TASK TO COMPLETE:
Please reproduce the entries that follow without a single difference.

RECORDS TO USE section start

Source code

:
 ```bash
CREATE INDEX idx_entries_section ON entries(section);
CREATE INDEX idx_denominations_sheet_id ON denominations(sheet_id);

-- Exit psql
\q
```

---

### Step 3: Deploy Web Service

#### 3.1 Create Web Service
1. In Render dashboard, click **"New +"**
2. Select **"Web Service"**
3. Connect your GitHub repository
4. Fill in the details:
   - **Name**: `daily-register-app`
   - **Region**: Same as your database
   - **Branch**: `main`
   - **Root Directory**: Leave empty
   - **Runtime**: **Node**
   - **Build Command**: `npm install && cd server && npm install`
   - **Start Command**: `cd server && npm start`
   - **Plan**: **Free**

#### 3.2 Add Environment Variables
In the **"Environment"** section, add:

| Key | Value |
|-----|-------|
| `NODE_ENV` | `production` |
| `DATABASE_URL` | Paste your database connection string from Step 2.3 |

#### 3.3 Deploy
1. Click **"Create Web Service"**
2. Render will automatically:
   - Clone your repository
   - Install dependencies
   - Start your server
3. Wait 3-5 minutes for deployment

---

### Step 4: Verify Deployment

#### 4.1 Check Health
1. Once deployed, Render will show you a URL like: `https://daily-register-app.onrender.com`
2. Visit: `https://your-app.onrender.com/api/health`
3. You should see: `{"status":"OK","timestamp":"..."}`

RECORDS TO USE section end

RESULT FOR THIS EXERCISE:
Source code

:
 ```bash
CREATE INDEX idx_entries_section ON entries(section);
CREATE INDEX idx_denominations_sheet_id ON denominations(sheet_id);

-- Exit psql
\q
```

---

### Step 3: Deploy Web Service

#### 3.1 Create Web Service
1. In Render dashboard, click **"New +"**
2. Select **"Web Service"**
3. Connect your GitHub repository
4. Fill in the details:
   - **Name**: `daily-register-app`
   - **Region**: Same as your database
   - **Branch**: `main`
   - **Root Directory**: Leave empty
   - **Runtime**: **Node**
   - **Build Command**: `npm install && cd server && npm install`
   - **Start Command**: `cd server && npm start`
   - **Plan**: **Free**

#### 3.2 Add Environment Variables
In the **"Environment"** section, add:

| Key | Value |
|-----|-------|
| `NODE_ENV` | `production` |
| `DATABASE_URL` | Paste your database connection string from Step 2.3 |

#### 3.3 Deploy
1. Click **"Create Web Service"**
2. Render will automatically:
   - Clone your repository
   - Install dependencies
   - Start your server
3. Wait 3-5 minutes for deployment

---

### Step 4: Verify Deployment

#### 4.1 Check Health
1. Once deployed, Render will show you a URL like: `https://daily-register-app.onrender.com`
2. Visit: `https://your-app.onrender.com/api/health`
3. You should see: `{"status":"OK","timestamp":"..."}`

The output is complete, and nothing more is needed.